Candan, sözlerine şöyle devam etti:

Atatürk Orman Çiftliği Atatürk’ün bize emanetidir, yol geçen hanı değildir. Bu da kararın gerekçesinde ortaya bir kez daha koyulmuştur.  Mahkeme gerekçesinde ‘Dava konusu edilen ilave+revizyon imar planı ile buna ilişkin imar plan değişiklikleriyle planlanan yolun 1. Derece Doğal ve Tarihi Sit Alanı olan AOÇ'den geçtiği, bu durumun üst ölçekli plan olan 1/25000 ölçekli Başkent Ankara Nazım İmar Planındaki AOÇ'ye ilişkin yukarıda zikredilen hükme uygun olmadığı, öte yandan, plana ilişkin açıklama raporunda, Anadolu Bulvarındaki trafik yoğunluğunun azaltılması amacıyla planda revizyon yapılması gerektiği belirtilmiş ise de, pik saatlerde yaşanan yoğunluktan bahsederken trafik sıkışıklığına ilişkin teknik verilerin kullanılmadığı, gözlemsel tespite yönelik karar alındığı, plan yapım aşamasında yapılması gerekli analiz ve sentez aşamalarının noksan veya eksik olarak hazırlandığı, bu nedenle planlanan dava konusu güzergâhı gerekli kılacak, teknik ve bilimsel olarak somut gerekçelerin ortaya konulamadığı hususları birlikte dikkate alındığında, dava konusu plan değişikliklerinin onaylanmasına ilişkin dava konusu işlemde mevzuata ve hukuka uygunluk bulunmadığı sonucuna varılmıştır’ ifadelerine yer verilmiştir.
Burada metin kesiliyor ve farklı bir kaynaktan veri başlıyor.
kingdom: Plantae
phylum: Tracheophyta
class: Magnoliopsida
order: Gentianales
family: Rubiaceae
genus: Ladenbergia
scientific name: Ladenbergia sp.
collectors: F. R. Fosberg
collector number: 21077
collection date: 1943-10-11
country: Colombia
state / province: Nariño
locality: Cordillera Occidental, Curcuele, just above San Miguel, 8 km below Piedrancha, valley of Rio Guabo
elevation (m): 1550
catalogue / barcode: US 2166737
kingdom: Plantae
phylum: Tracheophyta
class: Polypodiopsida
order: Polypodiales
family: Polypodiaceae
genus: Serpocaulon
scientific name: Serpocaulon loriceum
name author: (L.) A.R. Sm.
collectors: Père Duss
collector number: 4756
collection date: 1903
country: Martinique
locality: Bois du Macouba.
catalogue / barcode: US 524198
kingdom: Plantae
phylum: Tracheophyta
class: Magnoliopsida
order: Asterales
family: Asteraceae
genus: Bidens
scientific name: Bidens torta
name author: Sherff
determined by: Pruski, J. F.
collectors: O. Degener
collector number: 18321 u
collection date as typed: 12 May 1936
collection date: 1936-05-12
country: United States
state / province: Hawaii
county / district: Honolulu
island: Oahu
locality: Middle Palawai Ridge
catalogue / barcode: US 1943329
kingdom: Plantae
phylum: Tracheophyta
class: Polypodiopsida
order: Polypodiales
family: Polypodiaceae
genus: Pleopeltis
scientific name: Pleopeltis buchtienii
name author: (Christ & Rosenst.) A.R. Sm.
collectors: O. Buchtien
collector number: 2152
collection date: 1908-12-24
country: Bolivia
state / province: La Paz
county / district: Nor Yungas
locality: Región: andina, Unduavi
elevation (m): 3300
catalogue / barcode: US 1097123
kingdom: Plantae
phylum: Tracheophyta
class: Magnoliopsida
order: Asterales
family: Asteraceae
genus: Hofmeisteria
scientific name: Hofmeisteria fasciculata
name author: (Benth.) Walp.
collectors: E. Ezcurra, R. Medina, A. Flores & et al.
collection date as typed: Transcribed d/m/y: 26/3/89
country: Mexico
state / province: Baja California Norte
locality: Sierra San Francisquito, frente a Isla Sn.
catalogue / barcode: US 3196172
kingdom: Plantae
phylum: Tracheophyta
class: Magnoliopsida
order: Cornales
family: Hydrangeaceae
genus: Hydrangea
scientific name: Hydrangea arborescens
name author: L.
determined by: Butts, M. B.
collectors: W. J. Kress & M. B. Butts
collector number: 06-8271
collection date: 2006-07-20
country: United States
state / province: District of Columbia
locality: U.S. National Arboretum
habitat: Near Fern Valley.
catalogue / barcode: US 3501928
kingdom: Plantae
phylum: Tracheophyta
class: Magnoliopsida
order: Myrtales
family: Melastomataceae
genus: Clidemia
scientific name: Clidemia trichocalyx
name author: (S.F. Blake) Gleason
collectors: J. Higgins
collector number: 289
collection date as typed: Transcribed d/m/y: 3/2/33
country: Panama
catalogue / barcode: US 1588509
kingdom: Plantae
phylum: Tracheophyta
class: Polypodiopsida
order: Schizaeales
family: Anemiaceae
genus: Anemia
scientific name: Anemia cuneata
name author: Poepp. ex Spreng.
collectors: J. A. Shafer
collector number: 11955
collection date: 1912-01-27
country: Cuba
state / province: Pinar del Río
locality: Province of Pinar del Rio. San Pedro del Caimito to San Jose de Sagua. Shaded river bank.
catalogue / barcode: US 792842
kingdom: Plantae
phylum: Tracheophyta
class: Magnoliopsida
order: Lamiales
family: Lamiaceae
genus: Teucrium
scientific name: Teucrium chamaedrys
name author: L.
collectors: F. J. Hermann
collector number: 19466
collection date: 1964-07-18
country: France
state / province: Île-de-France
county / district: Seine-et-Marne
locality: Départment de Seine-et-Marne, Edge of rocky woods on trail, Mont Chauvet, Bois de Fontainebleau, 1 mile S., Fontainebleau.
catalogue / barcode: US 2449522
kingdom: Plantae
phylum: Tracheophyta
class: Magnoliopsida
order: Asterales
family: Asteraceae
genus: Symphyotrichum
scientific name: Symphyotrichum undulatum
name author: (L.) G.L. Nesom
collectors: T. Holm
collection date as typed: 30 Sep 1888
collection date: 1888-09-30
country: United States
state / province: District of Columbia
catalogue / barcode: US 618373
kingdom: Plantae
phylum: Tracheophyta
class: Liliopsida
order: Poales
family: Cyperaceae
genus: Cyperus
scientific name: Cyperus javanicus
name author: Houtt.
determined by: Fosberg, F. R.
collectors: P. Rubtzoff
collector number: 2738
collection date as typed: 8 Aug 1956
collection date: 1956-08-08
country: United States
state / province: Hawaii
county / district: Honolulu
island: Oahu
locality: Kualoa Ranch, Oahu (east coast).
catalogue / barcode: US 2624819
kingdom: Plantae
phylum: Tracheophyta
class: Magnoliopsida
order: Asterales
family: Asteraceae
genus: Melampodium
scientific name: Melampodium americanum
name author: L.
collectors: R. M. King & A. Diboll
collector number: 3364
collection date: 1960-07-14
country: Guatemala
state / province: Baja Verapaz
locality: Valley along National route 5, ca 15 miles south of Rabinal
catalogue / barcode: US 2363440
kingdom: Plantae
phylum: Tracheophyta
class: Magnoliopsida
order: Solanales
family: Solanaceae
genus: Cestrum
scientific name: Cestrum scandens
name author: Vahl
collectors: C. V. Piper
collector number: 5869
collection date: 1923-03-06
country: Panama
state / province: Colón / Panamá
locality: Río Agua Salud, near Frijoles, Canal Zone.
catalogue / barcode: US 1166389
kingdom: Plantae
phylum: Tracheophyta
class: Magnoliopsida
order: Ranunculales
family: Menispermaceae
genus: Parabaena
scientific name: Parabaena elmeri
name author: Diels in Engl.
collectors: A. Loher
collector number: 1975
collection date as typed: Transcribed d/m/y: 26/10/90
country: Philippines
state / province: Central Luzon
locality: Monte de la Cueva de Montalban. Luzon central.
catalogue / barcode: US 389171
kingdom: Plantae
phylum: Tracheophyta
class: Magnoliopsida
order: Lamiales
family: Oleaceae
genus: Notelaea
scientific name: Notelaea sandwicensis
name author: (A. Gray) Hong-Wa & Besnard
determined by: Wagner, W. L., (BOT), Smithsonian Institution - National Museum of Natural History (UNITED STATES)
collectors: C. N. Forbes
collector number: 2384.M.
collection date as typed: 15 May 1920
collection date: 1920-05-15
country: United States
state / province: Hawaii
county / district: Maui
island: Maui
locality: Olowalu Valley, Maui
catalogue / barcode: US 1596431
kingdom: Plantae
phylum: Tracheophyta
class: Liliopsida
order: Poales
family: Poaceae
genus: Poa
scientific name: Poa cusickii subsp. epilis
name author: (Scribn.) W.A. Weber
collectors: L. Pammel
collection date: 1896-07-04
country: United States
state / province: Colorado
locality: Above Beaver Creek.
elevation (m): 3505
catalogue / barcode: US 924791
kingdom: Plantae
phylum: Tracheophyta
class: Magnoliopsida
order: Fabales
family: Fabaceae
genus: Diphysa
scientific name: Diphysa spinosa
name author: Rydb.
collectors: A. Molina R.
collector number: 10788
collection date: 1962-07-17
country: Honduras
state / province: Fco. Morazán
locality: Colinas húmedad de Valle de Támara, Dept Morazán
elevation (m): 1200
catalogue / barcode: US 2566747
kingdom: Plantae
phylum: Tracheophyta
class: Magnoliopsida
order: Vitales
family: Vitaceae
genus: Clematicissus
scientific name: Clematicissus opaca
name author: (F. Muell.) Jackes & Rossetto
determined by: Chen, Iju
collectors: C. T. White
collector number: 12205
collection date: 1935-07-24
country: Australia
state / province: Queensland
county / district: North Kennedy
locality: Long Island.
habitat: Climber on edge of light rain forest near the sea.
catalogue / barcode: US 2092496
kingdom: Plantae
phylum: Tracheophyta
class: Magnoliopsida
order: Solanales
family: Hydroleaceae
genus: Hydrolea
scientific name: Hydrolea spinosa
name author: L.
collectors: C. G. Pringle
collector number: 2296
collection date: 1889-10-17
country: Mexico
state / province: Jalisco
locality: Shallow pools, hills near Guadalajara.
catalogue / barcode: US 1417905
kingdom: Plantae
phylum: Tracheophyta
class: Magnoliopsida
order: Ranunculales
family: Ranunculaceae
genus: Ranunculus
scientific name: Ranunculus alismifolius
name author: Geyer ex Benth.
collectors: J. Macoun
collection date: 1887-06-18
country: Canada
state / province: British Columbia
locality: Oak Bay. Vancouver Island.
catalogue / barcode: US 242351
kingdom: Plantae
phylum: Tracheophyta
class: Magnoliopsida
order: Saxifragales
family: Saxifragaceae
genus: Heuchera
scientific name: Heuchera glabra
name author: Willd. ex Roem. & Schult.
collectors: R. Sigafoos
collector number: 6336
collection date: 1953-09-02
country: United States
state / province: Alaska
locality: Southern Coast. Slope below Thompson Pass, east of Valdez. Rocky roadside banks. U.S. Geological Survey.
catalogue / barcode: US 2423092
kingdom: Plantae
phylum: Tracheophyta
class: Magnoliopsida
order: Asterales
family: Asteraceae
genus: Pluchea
'TELAFİSİ GÜÇ VEYA İMKANSIZ ZARARLAR YAŞANACAKTIR' 
Candan, ayrıca kararın gerekçesinde yapılması planlanan yolun şehre olan etkisine ve kapsama alanına dikkat çekildiğini,  yol yapımına başlanılması halinde telafisi güç veya imkansız zararların doğacağına işaret edildiğini de sözlerine ekledi.

Candan, bilirkişi raporunda yer alan “AOÇ arazisi üst ölçek planlarda kentin nefes alacağı kamusal açık ve yeşil olan olarak kurgulanması tarihi misyonu ile birlikte belirtilmektedir. Plan değişikliği ile tanımlanan “Alternatif Yol Güzergahı” kullanımı ileride AOÇ arazisinin bütünlüğünü ve anlamını bozacağından (geçmiş sürecin öğretisi) böyle bir plan değişikliğinin AOÇ alanı Koruma Amaçlı İmar Planı genel hükümlerine ve ilkelerine aykırı olacaktır. Dolayısıyla, dava konusu plan değişikliği ile getirilen alternatif yol güzergahı üst ölçek plan kararlarına aykırıdır” ifadelerine de dikkat çekti.